2016. Asana added Custom fields



Task management app Asana  is introducing a new product called custom fields, that will let you tailor Asana’s information management to cover a variety of structured data points. As Asana describes it, a company that, for example, might have been conducting a recruiting drive can now use Asana to create a form to track more details about actual candidates; a marketing team can now drill down into a larger plan to track specific campaigns; engineering teams can use it to record and monitor bug tracking; and design teams can use it to provide more detailed looks and updates about larger projects.

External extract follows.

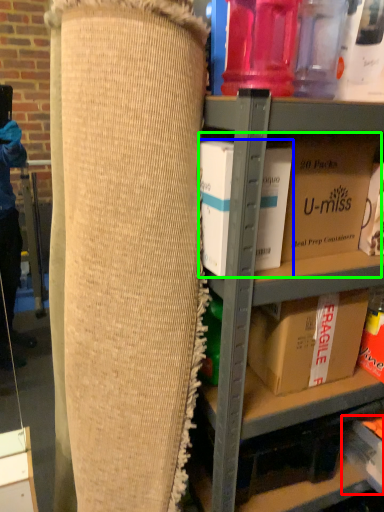
Question: Which object is the farthest from storage box (highlighted by a red box)? Choose among these: box (highlighted by a blue box) or storage box (highlighted by a green box).

Choices:
 (A) box
 (B) storage box

Answer: (A)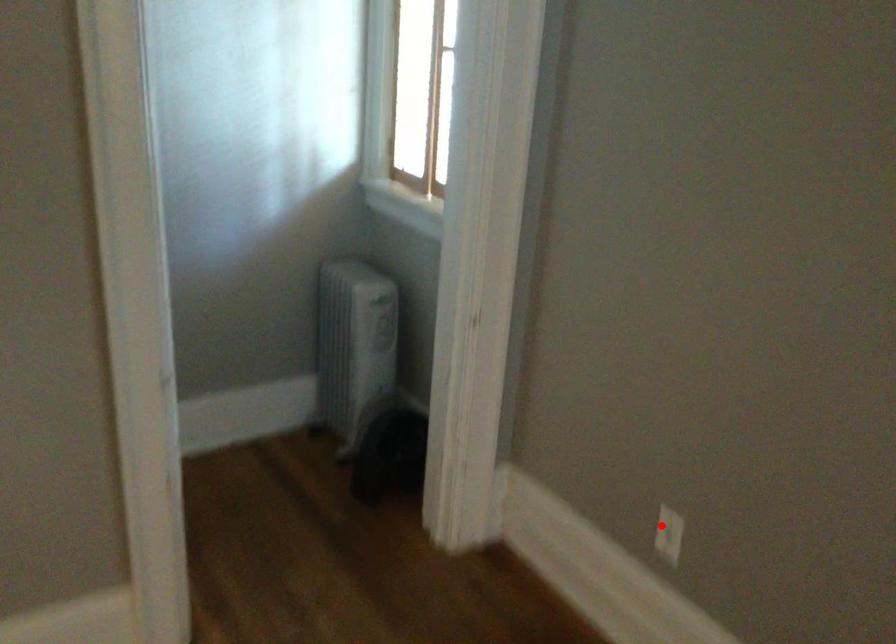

The company also will be integrating custom fields into its API.  It means that you could, theoretically, come up with new applications of it that expose Asana even as a customer-facing tool to instantly gather and start structuring information.


2016. Microsoft unveiles Project Server 2016, inpired by Cloud



Microsoft has announced general availability of Project Server 2016, which provides significant project and portfolio management (PPM) value to our on-premises customers. Microsoft says that its performance and scale are inspired by cloud - from an engineering standpoint, Project Server is built from the same code used to deliver company's cloud service. As for the functionality, Project Server 2016 release looks largely similar to the 2013 version, but it expands functions at resource management, into resource engagements with heat map displays, adds capacity to bring transparency to the interaction between project planning and line planning, removes the Resource Plan from the Project Web App interface as Microsoft Project 2016 expanded to include this function. Microsoft also released a content pack for Power BI Dashboards which integrates with its cloud-based Project Online offering.


2016. Project management app Asana raised $50M



Asana, the app that lets teams track projects at a $600M valuation led by YC’s Sam Altman. Asana today has 13,000 paying businesses as customers and over 140,000 businesses using the product overall adding some 10,000 every month. The company has both free and premium tiers, with the latter charged at $8.33 per member per month for groups above 15, and for more features. As more businesses move their work processes online, the productivity apps are having a moment right now. Just last week, BetterWorks — another platform that helps workers set and manage tasks and goals — announced a Series B of $20 million. In addition to BetterWorks and Asana itself, there are others like Basecamp, Wrike and Trello all offering ways to boost productivity and help organize so-called knowledge workers.


2015. Task management startup Asana launched major revamp



Collaboration service Asana announced redesign, and several new features that, presumably, it expects to bolster its current in-market performance. The new version includes new features designed to bring communication inside of its own platform (hello, Slack), and a tool built to assist users in keeping tabs on information inside of their current work environments. There’s a new Asana Conversations feature to keep in touch with employees, too. You can create tasks inside of the new Conversations section. Another new feature will provide spreadsheet-like functionality, with easy filtering and dashboards. And from there Asana can notify those who are involved with a task. Currently in beta, this feature, called Track Anything, will ship in early 2016.


2014. Asana finally launches iOS app



Popular collaboration service to corporations and groups Asana released a unified iOS application for iPhone and iPad. It provides normal Asana features like task management, search, and calendar capabilities. It also includes a green-colored button that allows quick task making, or taking a note. The app itself sports what the firm called a new “design language” that is more vibrant than what preceded it. That language will, over time, leak into Asana’s web product. In its current form it contains small effects like a heart-based animation and colorful tags. The similar Android app is under construction now.